In the examples above, the nouns in -ics denote academic disciplines. However, some of these nouns may also be used to denote the practical application of the discipline, and are then treated as ordinary plurals, e.g. by taking plural determiners and by triggering plural agreement on the verb.
(19) These statistics show that our production of beef has almost doubled.
(20) The acoustics of the new concert hall are very lively.
Zero plural nouns are nouns that look the same in the plural as they do in the singular. A well-known example is the noun sheep. Since sheep is a zero plural noun, it looks the same in the two sentences below.

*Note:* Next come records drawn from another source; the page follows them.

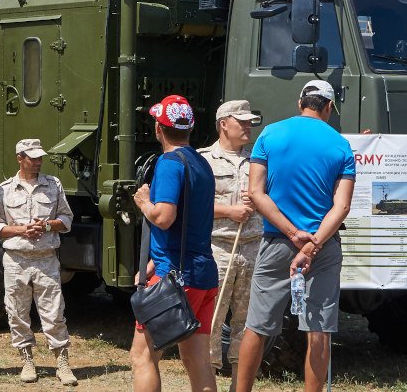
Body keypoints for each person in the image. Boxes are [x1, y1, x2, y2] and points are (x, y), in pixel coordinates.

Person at [231, 80, 355, 392]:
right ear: (328, 108)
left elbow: (256, 194)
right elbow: (341, 207)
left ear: (301, 102)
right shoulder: (340, 144)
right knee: (319, 330)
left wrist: (292, 232)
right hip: (322, 247)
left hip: (276, 242)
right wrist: (311, 244)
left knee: (257, 327)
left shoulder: (270, 133)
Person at [130, 94, 218, 392]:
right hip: (204, 275)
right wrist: (151, 262)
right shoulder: (201, 164)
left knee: (143, 356)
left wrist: (143, 202)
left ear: (158, 128)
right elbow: (188, 222)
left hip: (176, 276)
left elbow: (165, 217)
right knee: (198, 362)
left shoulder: (169, 163)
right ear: (190, 128)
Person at [0, 139, 78, 385]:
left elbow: (67, 220)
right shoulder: (5, 189)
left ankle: (62, 363)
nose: (38, 162)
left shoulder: (53, 185)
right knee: (17, 313)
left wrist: (47, 225)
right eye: (33, 158)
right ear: (20, 158)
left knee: (54, 313)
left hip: (46, 260)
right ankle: (27, 360)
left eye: (40, 158)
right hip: (16, 261)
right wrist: (20, 230)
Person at [196, 99, 262, 375]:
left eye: (250, 122)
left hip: (252, 248)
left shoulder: (258, 161)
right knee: (211, 319)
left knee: (249, 322)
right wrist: (229, 211)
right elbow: (192, 205)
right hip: (217, 247)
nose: (248, 126)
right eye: (242, 121)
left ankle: (241, 379)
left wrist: (258, 200)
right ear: (224, 124)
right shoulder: (203, 160)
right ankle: (207, 378)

However, this does not prevent it from being singular in the first sentence and plural in the second one, as indicated by the different verb forms, is and are:
(21) My sheep is black.
(22) My sheep are black.
Other nouns that belong to this category are aircraft, Chinese, deer, elk, headquarters, horsepower, hovercraft, means, offspring, Portuguese, salmon, series, species, trout, and Vietnamese. When in doubt, please consult a good dictionary.
There is a group of nouns whose members are commonly referred to as 'foreign plurals'. What the nouns in this group have in common is that both their singular and their plural forms have been borrowed from other languages, which means that the plural ending is not the regular English -s, but something else.

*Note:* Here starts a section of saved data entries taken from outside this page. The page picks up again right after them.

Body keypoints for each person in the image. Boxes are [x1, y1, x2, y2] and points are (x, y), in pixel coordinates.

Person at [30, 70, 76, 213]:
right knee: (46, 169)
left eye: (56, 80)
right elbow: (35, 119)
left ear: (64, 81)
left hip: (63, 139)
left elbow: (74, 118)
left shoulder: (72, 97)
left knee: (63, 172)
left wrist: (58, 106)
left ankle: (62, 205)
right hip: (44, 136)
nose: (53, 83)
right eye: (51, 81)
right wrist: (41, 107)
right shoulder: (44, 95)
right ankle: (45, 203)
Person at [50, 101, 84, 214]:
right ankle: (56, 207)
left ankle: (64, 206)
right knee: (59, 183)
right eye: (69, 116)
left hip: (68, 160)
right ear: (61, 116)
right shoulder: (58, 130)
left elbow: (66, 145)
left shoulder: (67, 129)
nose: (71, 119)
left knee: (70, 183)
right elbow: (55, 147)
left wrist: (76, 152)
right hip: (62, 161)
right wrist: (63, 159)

Examples of such foreign plural nouns that are important to remember, especially when writing academic texts (since many of these words tend to be academic in nature), are analysis-analyses, basis-bases, criterion-criteria, diagnosis-diagnoses, hypothesis-hypotheses, parenthesis-parentheses, phenomenon-phenomena, stimulus-stimuli, and thesis-theses.
What usually happens when a word is borrowed into English (or into some other language) is that it is changed in line with the morphology of the language into which it has been borrowed. Consequently, there are some foreign words in English that have both a foreign and an English plural form. Examples include appendix-appendixes/appendices, cactus-cactuses/cacti, focus-focuses/foci, and index-indexes/indices.

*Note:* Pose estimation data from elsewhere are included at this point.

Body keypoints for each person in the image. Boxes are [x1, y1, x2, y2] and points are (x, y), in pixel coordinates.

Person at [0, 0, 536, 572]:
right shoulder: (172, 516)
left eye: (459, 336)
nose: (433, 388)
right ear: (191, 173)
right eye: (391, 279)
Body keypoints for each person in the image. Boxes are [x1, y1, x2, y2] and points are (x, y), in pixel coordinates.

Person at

A couple of etymologically plural nouns are sometimes used as (uncountable) singulars. The two most common examples are media and data. The singular uses are not universally accepted, however, so non-native writers are well-advised to use them as plurals in examples like the following:
(23) These data show that our initial assumption was right.
(24) The media have become more interested in environmental issues.